Why would women let that happen? One nephew asked.

But the thing is, women didn’t let it happen. When a civilization collapses and you’re fighting for survival for yourself and your children, men’s superior physical strength quickly unlevels the playing field. 

The fall from equality to second-class citizen with the legal status of a child might be quick or slow, but I suspect it’s always a shock to the individuals involved—and it chafes future generations of women no matter how much time passes.

Because I write medieval romances, I think a lot about the tensions between men and women within the society. Medieval women knew they deserved better and many got better from individuals, but they still faced institutional misogyny.


In An Unexpected Gift—available tomorrow as a stand-alone novella—the heroine is at her most vulnerable. She’s pitted against a society that sees her as someone to exploit or protect, but not stand beside or respect.

Ada is probably my most traditional heroine in that she is at a powerless moment in her life. She’s brave and strong and resourceful, but ultimately she cannot rescue herself, a fact that she hates.
She must place her faith in a stranger—a man who could be her savior or someone even more dangerous than the man who wants to kill her and her unborn child—and that is where the story begins.



Keena Kincaid writes historical romances in which passion, magic and treachery collide to create unforgettable stories. You can find out more about her books here

11 July 2016

The stove or the store?

As I was cleaning my stovetop this morning, I started wondering what my current medieval heroine would think of kitchen.

This is a question I ask with each book I write because, well...it says a lot about the heroine (or hero) and gives me an idea of what they like least about their daily life.

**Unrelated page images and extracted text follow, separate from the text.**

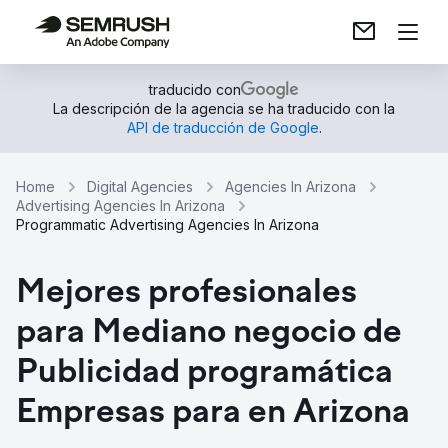
traducido con
La descripción de la agencia se ha traducido con la
API de traducción de Google
.
Home
Digital Agencies
Agencies In Arizona
Advertising Agencies In Arizona
Programmatic Advertising Agencies In Arizona
Mejores profesionales
para Mediano negocio de
Publicidad programática
Empresas para en Arizona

Tess (from TIES THAT BIND) was endlessly fascinated by the idea of a shower.

Liza (ANAM CARA) couldn't get past the grocery store--particularly the produce aisle.

William (ENTHRALLED) didn't like guns, calling it dishonorable to kill your opponent without his knowing you were trying to kill him. Only thieves and Frenchmen did that. He liked globes, though, and the GPS feature on my iPhone. He loved the idea of always knowing exactly where you are wherever you go.

Alain (ART OF LOVE) wanted to hang out in the emergency rooms and forced me to watch a lot of medical shows on TV. Unlike William, he was perfectly fine with killing people in anyway that got the job done, but found it a intriguing that our medical skills improve in tandem with our people-killing abilities.

King Henry II and Eleanor of Aquitaine make special appearances in three of my books, TIES THAT BIND, ENTHRALLED, and ART OF LOVE. Henry found the idea of democracy intriguing in a "how does that work without exploding like a rotten corpse" kind of way. Meanwhile, Eleanor dismissed it with a wave of her hand. "I know best," she said.

My newest couple, Johanna and Giric from A QUIET NIGHT AT THE HAPPY MONK (ONE HOT KNIGHT, an new anthology from my publisher) were both surprised at how little drinking establishments have changed.

Johanna, who runs the student hangout The Happy Monk in Paris, wanted to know the profit margin for each drink. If she were to exist in this time and place, I see her attending business school and running a string of tiki bars along the southern coast.

Her hero, Giric, said: "Yer bars still smell of old beer and tae many people." I have a feeling he'd buy a boat and be responsible for the catch of the day at Johanna's waterfront establishment. He's not what we'd call a "people person" in any century.

Getting back to the stove, as I was cleaning it, Emma was enthralled by the simple fact that I could put something in the oven, set the timer and walk away without worries that it would burn, set the house on fire, or the fire would go out.

It's the little things that have changed the most.